You are viewing a plain text version of this content. The canonical link for it is here.

Posted to solr-user@lucene.apache.org by Tom Burton-West <tb...@umich.edu> on 2012/12/19 23:10:53 UTC

ICUTokenizer labels number as Han character?

Hello,

Don't know if the Solr admin panel is lying, or if this is a wierd bug.
The string: "1986年"  gets analyzed by the ICUTokenizer with "1986" being
identified as type:NUM and script:Han.  Then the CJKBigram filter
identifies "1986" as type:Num and script:Han and "年" as type:Single and
script: Common.

This doesn't seem right.   Couldn't fit the whole analysis output on one
screen so there are two screenshots attached.

Any clues as to what is going on and whether it is a problem?

Tom

Re: ICUTokenizer labels number as Han character?

Posted by Robert Muir <rc...@gmail.com>.

Your attachment didnt come through: I think the list strips them.
Maybe just open a JIRA and attach your screenshots? or put them
elsewhere and just include a link?

As far as the ultimate behavior, I think its correct. Keep in mind
tokens don't really get a script value: runs of untokenized text do.
"common" is stuff like numbers/punctuation/etc that just keeps the run
whatever it was before (e.g. Han).

And the bigram filter only bigrams text with certain token types (NUM
is not one of them), so making a singleton is correct.

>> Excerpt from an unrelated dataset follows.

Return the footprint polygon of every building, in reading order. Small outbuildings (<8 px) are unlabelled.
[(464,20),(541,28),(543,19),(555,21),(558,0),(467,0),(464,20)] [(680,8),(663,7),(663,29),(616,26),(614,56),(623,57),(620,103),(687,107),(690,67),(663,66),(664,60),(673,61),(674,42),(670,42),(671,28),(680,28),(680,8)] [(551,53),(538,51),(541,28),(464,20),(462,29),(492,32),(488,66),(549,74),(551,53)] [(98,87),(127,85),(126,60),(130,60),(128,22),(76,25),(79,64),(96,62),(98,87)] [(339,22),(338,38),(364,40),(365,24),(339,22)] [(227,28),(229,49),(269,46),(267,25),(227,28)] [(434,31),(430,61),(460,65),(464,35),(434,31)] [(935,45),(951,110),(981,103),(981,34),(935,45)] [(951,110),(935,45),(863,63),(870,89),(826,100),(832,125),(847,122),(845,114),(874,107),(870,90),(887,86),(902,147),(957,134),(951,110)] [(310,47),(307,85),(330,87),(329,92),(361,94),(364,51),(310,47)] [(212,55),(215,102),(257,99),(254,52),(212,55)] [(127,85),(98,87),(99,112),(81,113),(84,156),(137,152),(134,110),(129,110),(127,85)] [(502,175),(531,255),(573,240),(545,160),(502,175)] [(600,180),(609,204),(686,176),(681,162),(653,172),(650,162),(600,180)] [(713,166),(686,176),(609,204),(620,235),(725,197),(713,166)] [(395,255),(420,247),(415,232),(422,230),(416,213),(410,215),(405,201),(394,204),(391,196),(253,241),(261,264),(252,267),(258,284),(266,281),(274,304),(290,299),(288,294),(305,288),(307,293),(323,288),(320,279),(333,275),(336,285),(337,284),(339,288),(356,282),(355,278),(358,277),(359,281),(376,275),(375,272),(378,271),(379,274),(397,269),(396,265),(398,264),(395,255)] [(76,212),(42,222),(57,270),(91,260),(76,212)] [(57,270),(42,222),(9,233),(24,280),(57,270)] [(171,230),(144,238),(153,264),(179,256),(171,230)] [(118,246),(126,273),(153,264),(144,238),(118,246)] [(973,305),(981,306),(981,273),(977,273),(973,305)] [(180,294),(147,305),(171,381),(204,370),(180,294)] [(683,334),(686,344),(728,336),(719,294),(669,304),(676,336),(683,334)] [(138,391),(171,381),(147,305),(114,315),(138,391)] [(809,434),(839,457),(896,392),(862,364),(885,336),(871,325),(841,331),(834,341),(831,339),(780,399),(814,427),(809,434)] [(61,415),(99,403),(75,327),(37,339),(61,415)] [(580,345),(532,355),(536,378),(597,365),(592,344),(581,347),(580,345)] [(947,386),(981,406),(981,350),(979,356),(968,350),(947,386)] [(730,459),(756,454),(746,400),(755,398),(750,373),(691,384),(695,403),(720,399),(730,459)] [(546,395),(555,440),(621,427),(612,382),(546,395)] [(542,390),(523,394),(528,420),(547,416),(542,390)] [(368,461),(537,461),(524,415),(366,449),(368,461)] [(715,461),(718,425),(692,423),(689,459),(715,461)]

On Wed, Dec 19, 2012 at 5:10 PM, Tom Burton-West <tb...@umich.edu> wrote:
> Hello,
>
> Don't know if the Solr admin panel is lying, or if this is a wierd bug.
> The string: "1986年"  gets analyzed by the ICUTokenizer with "1986" being
> identified as type:NUM and script:Han.  Then the CJKBigram filter identifies
> "1986" as type:Num and script:Han and "年" as type:Single and script: Common.
>
> This doesn't seem right.   Couldn't fit the whole analysis output on one
> screen so there are two screenshots attached.
>
> Any clues as to what is going on and whether it is a problem?
>
> Tom